Directed by: Eli Roth
Premise: An adaptation of the book by John Bellairs. An orphan (Owen Vaccaro) moves in with his uncle (Jack Black) who practices magic. They team with a female magician (Cate Blanchett) to unravel the mystery of a magical clock hidden in the house.
What Works: The House with a Clock in Its Walls is reminiscent of the live action movies Disney was making fifty years ago. It has a similar tone and ought to entertain both children and their parents. And like those movies from decades ago, The House with a Clock in Its Walls isn’t afraid to scare kids. The movie is just the right amount of spooky and it alternates mild shocks with moments of humor. In that respect, it is a surprise to find that The House with a Clock in Its Walls was directed by Eli Roth, a filmmaker who is best known for hard-R gore pictures like Cabin Fever and Hostel. Roth has previously shown a capacity for humor but the comedy of The House with a Clock in Its Walls suits the family audience. His previous films were also very nasty with a sardonic take on humanity. The House with a Clock in Its Walls isn’t like that at all. The movie is earnest and good hearted and this film demonstrates that Roth’s filmmaking strengths are much broader than he’s shown us before. The House with a Clock in Its Walls is about magicians using their powers for good and the movie has the appeal of early Harry Potter; it gets the wonder of the magic but it also empathizes with the experiences of children. There is an interesting relationship between the orphaned young man, played by Owen Vaccaro, and a school friend played by Sunny Suljic. This relationship doesn’t go the way we might expect it to and the disappointment is quite honest. The House with a Clock in Its Walls has some other emotional moments that give the characters depth and are more complex than we’re used to seeing in a family film. The House with a Clock in Its Walls also benefits from its casting. Jack Black and Cate Blanchett are terrific as magical practitioners and they have a likable rapport, lobbing playful insults at each other in a way that’s fun.

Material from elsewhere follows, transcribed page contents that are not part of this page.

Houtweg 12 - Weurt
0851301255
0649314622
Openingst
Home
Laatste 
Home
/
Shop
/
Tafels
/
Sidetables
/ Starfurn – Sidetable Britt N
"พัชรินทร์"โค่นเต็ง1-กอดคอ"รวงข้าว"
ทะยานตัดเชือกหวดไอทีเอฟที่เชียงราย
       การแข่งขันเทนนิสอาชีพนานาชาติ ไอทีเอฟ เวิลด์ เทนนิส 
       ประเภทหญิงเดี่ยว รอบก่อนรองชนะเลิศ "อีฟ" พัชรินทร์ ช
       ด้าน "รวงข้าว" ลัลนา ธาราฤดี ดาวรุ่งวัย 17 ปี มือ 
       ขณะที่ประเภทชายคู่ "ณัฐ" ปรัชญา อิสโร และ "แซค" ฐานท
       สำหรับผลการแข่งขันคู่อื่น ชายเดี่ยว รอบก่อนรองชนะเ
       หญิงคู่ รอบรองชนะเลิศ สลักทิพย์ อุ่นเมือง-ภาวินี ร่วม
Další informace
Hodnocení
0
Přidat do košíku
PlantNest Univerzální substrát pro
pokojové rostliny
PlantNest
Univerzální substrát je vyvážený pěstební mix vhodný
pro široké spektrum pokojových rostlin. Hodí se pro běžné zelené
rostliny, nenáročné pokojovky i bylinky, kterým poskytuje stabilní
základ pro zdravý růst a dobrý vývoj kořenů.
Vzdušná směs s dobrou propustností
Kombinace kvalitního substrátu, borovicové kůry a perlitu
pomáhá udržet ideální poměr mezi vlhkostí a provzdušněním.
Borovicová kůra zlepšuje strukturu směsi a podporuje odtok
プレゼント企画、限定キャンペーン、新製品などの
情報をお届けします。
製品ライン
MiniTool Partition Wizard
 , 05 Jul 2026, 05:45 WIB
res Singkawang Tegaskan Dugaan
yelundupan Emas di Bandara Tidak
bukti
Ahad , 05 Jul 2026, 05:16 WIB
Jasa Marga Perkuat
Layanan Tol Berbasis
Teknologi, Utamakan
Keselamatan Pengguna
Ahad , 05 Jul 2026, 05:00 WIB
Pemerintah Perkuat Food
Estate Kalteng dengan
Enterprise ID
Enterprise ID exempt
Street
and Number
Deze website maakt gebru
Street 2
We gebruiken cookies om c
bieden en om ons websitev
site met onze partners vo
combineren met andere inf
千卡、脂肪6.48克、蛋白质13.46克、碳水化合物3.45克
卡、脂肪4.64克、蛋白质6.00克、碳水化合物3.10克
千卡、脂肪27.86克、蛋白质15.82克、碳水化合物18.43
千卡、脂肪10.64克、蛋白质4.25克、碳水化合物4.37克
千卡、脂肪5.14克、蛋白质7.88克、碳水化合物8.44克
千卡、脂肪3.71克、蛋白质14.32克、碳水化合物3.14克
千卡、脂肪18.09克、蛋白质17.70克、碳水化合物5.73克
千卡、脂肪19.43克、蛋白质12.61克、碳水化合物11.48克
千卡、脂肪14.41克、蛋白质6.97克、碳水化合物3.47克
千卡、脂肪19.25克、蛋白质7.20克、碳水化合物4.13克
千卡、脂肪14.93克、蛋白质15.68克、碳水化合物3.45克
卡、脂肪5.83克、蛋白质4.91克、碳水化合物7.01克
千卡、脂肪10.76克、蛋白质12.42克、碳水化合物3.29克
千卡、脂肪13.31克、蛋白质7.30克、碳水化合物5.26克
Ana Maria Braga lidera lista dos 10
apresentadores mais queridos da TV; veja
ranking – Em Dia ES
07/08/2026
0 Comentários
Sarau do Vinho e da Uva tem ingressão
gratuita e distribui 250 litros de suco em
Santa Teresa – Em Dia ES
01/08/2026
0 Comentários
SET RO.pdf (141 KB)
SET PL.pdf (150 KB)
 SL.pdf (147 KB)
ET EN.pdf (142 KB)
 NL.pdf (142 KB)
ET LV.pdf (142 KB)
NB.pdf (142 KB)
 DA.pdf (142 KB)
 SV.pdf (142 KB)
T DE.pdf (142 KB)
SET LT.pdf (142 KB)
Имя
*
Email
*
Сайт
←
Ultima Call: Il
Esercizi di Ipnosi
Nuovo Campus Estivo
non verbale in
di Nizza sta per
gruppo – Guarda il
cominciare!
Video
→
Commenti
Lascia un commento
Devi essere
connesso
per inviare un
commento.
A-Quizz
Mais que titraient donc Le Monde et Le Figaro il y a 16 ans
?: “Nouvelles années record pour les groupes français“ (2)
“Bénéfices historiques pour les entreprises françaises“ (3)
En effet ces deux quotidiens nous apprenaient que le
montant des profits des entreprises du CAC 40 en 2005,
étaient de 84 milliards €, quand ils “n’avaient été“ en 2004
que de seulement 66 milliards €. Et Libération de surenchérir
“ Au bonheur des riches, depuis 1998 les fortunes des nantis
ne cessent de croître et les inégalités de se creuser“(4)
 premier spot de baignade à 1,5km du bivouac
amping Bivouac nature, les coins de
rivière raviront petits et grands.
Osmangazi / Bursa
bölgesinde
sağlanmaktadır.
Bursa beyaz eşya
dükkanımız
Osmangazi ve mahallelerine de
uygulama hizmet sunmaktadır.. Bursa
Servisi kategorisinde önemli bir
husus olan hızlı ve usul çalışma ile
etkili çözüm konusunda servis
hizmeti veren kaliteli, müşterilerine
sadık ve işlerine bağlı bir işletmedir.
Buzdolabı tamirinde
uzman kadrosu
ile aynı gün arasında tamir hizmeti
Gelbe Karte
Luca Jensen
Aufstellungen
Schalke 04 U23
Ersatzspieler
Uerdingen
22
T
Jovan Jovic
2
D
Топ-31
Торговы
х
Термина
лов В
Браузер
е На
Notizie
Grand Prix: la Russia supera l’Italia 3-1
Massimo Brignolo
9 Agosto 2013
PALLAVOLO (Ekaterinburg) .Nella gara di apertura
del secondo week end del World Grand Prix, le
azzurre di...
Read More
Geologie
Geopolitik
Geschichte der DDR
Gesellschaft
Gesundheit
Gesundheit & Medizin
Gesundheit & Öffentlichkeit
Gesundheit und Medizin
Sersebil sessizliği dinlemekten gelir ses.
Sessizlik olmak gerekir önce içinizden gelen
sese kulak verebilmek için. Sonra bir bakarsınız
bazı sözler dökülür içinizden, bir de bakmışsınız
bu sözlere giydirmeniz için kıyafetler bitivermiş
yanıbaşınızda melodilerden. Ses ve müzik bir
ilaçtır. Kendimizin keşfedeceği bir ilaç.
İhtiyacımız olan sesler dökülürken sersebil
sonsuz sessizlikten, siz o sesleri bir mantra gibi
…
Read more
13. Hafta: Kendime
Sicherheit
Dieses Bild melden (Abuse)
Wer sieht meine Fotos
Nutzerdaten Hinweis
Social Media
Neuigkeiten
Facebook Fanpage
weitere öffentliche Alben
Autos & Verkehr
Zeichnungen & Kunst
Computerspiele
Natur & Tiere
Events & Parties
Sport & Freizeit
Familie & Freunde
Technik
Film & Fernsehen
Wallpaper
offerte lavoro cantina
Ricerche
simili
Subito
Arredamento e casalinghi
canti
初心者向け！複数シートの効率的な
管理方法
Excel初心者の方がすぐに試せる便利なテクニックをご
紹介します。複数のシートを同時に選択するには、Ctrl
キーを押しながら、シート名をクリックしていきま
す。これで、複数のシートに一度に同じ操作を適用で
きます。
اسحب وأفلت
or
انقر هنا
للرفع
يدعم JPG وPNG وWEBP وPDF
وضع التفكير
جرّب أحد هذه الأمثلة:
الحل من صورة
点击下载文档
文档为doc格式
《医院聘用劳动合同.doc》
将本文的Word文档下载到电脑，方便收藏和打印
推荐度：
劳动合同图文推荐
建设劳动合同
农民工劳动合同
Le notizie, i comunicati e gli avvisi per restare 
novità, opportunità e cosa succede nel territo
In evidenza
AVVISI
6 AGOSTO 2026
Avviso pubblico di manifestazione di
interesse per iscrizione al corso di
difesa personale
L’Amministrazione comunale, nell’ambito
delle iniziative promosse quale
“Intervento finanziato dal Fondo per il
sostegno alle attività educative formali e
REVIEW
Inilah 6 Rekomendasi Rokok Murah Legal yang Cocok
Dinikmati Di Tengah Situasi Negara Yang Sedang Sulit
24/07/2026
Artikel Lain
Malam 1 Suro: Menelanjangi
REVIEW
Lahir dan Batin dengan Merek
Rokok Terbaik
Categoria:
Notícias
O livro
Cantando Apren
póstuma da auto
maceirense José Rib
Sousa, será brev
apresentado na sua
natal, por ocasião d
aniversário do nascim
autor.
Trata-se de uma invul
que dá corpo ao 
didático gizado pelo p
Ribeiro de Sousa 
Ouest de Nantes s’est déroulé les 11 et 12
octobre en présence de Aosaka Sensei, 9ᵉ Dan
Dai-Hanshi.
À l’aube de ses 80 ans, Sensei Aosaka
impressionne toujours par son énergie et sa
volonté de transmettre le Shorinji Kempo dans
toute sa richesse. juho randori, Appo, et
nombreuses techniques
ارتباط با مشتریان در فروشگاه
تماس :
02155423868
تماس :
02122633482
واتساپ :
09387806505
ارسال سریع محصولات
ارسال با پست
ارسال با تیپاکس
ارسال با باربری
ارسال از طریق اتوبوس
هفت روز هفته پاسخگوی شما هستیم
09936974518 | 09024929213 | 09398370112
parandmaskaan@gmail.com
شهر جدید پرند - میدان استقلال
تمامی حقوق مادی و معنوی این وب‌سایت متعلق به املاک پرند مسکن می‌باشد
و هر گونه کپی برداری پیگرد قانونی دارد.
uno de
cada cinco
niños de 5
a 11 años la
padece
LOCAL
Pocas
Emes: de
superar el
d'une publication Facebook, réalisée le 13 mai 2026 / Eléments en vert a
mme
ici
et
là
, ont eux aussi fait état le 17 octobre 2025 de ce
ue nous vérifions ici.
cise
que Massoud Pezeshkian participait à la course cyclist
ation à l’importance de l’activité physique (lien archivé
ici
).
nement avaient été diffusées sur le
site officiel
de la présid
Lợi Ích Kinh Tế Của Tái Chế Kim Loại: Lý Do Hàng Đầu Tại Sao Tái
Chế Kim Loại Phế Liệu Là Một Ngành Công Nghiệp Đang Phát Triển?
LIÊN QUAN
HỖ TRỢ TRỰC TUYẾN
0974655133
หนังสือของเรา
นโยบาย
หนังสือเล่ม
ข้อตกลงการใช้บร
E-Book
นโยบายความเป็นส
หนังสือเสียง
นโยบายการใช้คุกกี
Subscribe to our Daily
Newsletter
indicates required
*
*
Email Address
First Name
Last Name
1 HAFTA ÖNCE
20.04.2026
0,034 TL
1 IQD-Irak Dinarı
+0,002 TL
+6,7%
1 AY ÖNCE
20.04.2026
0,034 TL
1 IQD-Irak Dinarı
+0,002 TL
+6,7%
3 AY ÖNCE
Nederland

What Doesn’t: The House with a Clock in Its Walls runs a little long. The main storyline doesn’t have that many plot beats to it but the movie is padded with a lot of sequences about magic that don’t set up or pay off anything. The film also introduces several other young characters such as a female student played by Vanessa Anne Williams, but nothing is done with them. It may be that the filmmakers include these characters in anticipation of sequels but in this installment nothing really happens in their scenes. One odd choice in The House with a Clock in Its Walls is the absence of Cate Blanchett in the ending. The three principal characters band together to prevent the apocalypse but Blanchett’s character is dispatched early on in the climax. The idea is to remove her and Black’s characters from the action so that it’s up to their protégé to save the day but this undermines the themes of teamwork that drive the rest of the movie.
Bottom Line: The House with a Clock in Its Walls is a satisfying family movie. While it runs a bit long and the ending is a little clunky, it’s also an ideal picture for a family trip to the cinema especially in Halloween season.